## TASK BRIEF
Look through the listing underneath for "knitrout", and copy every line that has it.

## SUPPLIED DATA
§

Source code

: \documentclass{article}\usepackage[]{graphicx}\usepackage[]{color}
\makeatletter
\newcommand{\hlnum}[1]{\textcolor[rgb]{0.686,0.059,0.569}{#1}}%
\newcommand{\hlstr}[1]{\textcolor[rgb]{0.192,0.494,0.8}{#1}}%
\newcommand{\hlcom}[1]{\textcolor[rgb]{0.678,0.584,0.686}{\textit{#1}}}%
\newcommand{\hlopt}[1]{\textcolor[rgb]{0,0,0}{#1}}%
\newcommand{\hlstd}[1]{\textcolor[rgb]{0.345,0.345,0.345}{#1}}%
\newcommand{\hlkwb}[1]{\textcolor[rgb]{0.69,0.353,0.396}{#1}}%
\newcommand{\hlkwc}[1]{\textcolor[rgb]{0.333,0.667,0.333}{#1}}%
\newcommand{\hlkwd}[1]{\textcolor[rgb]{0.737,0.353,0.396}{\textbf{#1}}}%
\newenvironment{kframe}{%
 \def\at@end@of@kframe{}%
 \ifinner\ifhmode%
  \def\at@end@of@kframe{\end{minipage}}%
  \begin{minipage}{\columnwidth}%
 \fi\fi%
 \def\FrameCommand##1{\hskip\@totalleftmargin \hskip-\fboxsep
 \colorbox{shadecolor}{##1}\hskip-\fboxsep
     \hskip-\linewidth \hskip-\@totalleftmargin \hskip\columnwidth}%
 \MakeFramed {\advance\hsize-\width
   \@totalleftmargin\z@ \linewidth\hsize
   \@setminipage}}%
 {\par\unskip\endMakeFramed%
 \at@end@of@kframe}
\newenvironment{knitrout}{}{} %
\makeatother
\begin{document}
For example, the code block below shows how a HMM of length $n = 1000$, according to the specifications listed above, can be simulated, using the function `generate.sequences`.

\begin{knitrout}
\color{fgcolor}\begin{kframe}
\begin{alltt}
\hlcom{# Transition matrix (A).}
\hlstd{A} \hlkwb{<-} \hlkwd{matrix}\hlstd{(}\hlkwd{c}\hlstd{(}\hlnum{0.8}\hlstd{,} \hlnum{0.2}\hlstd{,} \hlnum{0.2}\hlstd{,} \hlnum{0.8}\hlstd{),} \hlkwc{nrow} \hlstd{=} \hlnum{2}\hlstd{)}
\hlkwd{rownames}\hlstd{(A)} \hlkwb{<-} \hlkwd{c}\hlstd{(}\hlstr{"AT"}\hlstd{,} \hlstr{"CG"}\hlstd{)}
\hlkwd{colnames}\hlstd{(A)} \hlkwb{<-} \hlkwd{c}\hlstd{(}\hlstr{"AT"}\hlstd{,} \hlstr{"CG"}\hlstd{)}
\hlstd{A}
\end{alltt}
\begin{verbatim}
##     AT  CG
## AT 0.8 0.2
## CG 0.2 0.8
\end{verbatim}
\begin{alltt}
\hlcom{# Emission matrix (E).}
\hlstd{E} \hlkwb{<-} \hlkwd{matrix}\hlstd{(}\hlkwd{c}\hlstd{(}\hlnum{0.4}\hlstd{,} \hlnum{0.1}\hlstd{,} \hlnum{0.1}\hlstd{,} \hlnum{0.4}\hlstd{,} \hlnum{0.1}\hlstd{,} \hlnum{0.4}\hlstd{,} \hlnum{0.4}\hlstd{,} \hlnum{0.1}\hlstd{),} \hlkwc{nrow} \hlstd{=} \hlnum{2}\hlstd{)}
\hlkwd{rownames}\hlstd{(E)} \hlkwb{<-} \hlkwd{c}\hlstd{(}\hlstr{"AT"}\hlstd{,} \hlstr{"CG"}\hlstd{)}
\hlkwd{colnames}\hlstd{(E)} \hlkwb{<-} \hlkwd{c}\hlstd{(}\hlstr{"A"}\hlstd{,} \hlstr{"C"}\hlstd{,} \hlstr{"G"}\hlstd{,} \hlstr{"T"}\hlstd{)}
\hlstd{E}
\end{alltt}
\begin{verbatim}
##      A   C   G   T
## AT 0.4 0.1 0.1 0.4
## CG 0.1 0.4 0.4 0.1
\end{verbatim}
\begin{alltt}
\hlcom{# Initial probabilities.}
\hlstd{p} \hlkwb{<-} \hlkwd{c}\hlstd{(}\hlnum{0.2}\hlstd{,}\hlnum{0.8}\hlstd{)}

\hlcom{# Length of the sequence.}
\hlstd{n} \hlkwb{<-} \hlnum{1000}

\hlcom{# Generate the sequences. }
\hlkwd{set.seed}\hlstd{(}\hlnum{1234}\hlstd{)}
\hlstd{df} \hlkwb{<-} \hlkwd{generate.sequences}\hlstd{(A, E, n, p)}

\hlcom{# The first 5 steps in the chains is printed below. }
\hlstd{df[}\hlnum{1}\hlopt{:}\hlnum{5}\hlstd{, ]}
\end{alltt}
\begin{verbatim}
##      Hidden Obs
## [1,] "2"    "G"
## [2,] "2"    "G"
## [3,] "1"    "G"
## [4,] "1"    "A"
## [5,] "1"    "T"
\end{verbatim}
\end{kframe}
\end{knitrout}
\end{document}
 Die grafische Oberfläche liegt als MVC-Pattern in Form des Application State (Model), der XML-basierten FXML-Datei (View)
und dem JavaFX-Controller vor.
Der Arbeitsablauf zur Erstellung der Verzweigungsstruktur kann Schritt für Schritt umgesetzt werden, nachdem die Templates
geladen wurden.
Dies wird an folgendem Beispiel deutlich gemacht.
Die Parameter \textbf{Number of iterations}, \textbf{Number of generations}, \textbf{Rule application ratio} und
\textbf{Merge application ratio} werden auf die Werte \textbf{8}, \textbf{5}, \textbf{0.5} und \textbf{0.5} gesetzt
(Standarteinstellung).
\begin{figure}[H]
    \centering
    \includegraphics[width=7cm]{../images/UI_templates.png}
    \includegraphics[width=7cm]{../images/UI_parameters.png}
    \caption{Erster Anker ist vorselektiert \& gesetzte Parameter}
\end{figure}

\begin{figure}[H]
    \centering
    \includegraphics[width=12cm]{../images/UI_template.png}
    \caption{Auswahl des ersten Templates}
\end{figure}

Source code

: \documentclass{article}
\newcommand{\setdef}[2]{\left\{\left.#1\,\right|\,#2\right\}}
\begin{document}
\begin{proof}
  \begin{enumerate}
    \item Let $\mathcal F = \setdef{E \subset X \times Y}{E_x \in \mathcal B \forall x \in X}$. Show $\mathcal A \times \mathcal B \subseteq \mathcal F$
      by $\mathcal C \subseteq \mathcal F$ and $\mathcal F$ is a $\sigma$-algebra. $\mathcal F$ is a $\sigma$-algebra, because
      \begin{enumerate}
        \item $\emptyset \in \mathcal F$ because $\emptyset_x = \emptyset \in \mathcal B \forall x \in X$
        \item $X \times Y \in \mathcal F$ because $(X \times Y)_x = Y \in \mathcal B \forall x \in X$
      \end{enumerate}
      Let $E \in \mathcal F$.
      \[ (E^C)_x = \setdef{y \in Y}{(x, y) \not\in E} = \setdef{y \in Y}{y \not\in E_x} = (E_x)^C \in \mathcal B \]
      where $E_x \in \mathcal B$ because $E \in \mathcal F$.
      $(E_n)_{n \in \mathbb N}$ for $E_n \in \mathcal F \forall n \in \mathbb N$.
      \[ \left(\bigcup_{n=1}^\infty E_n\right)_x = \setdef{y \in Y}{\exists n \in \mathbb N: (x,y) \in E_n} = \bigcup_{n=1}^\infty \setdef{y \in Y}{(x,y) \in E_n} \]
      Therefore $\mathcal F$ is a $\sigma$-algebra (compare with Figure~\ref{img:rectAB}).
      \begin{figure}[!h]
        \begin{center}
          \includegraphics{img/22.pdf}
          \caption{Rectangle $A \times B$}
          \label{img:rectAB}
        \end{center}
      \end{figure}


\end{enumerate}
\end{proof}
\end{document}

§

## COMPLETED EXERCISE
\newenvironment{knitrout}{}{} %
\begin{knitrout}
\end{knitrout}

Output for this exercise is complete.